### Exercise brief
Put the lines below into a JSON list of strings, one string per line, starting at the line containing "At which category is" and continuing through the last line, skipping blank lines. Leave out the pictures.

### Data supplied

****************

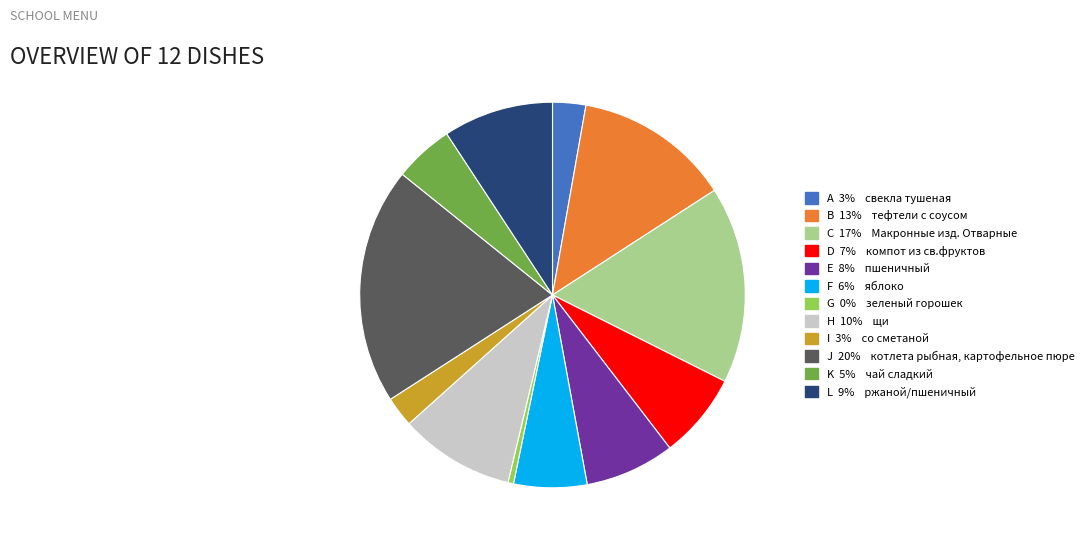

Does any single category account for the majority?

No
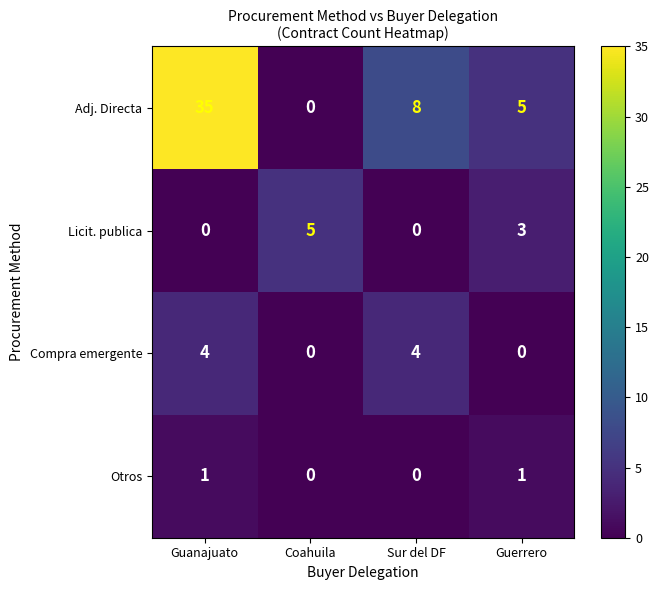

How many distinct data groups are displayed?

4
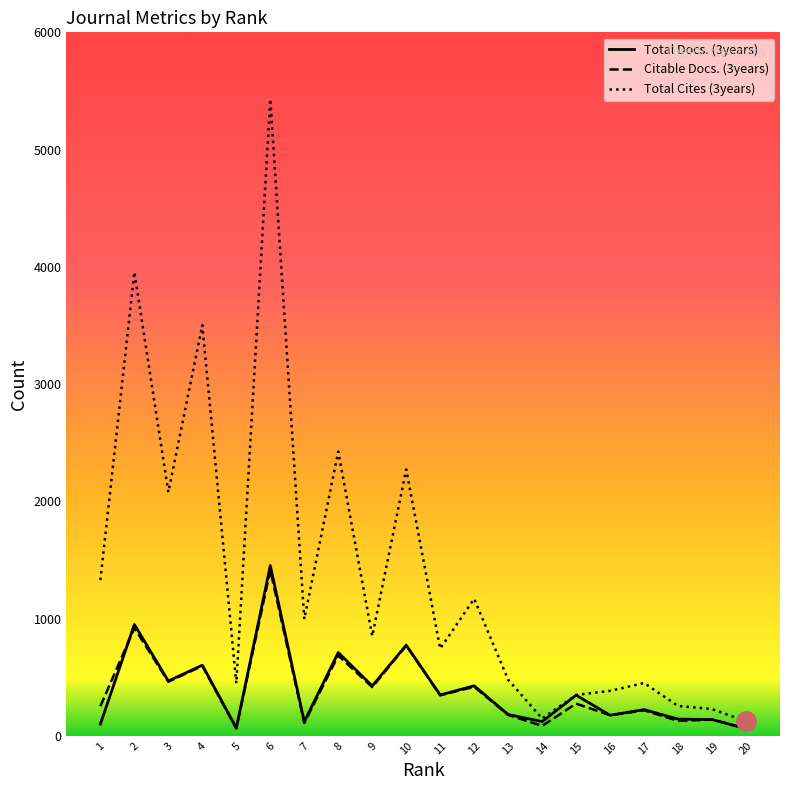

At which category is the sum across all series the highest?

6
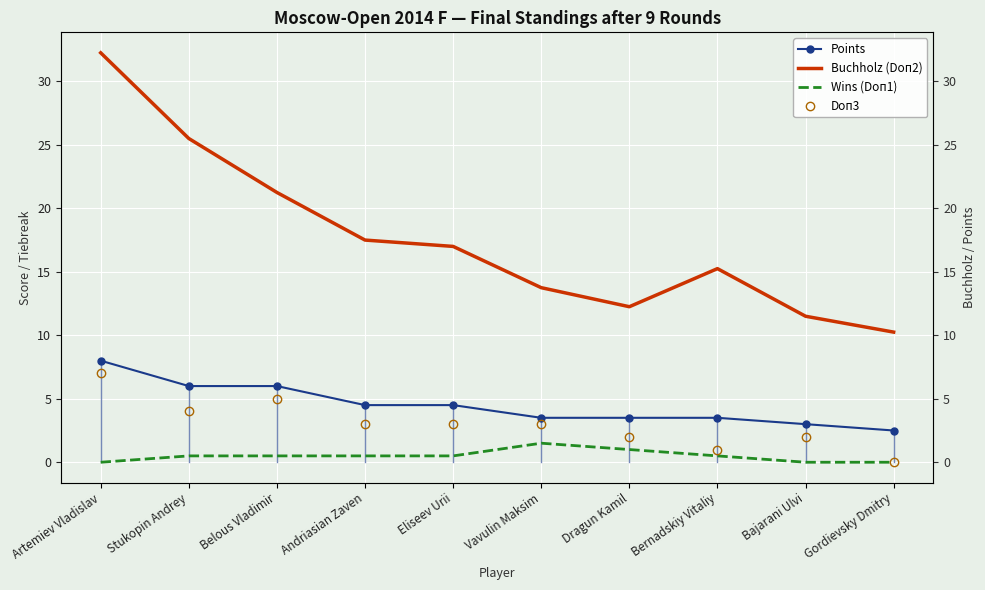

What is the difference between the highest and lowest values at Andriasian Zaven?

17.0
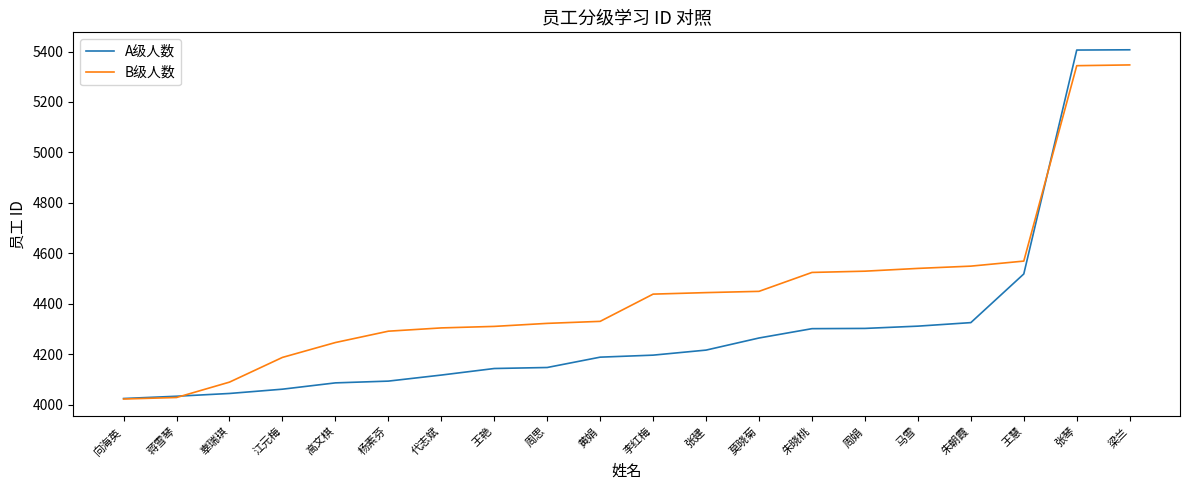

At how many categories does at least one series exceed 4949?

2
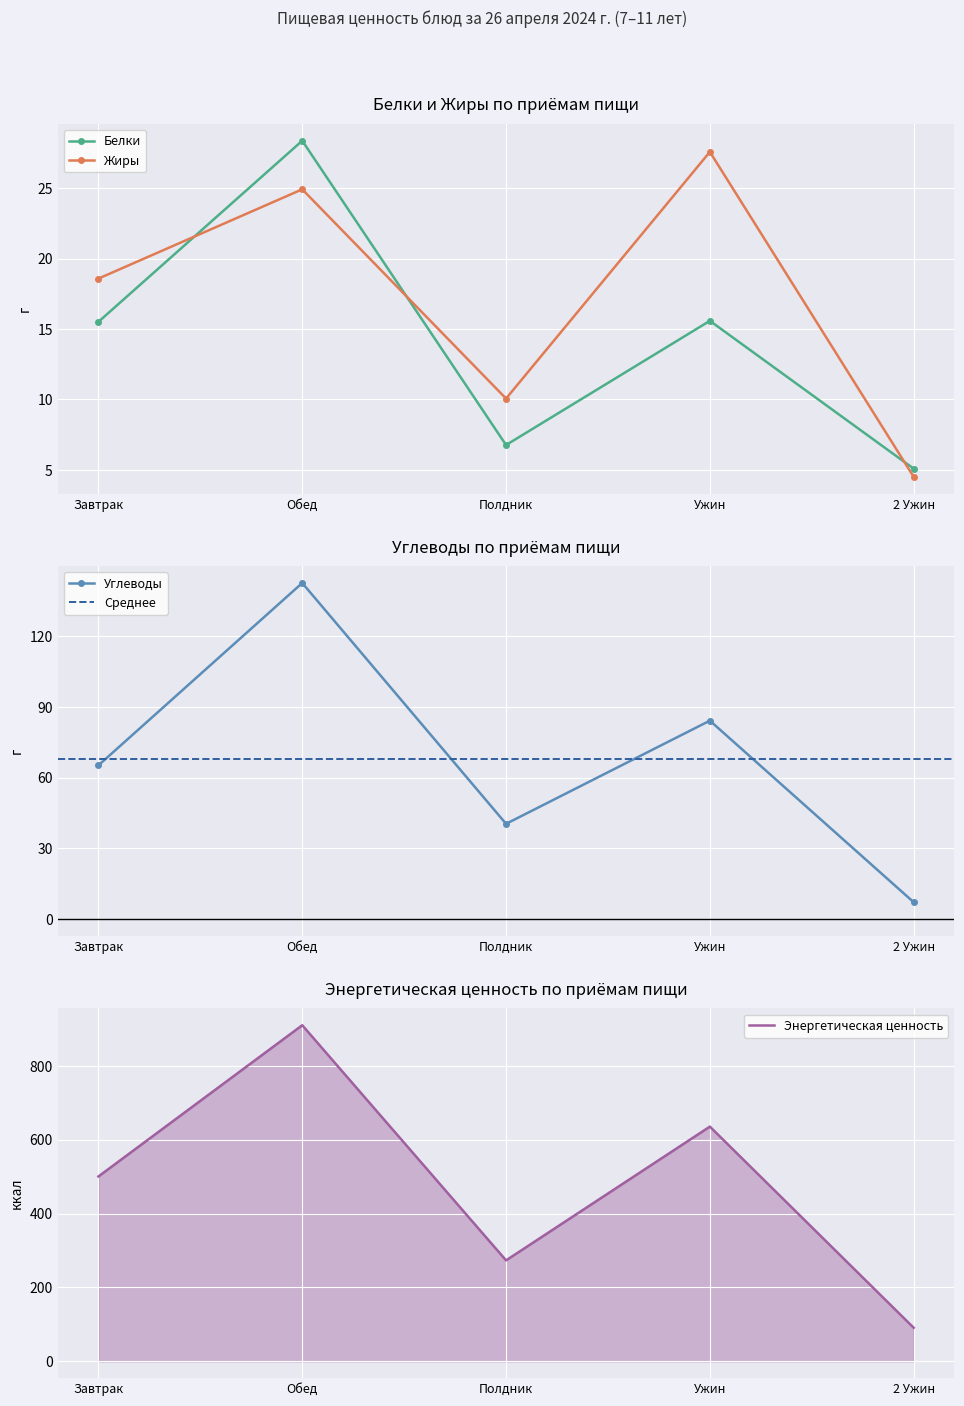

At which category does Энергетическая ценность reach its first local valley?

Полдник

****************

### Finished exercise
[
  "At which category is the sum across all series the highest?",
  "6",
  "What is the difference between the highest and lowest values at Andriasian Zaven?",
  "17.0",
  "At how many categories does at least one series exceed 4949?",
  "2",
  "At which category does Энергетическая ценность reach its first local valley?",
  "Полдник"
]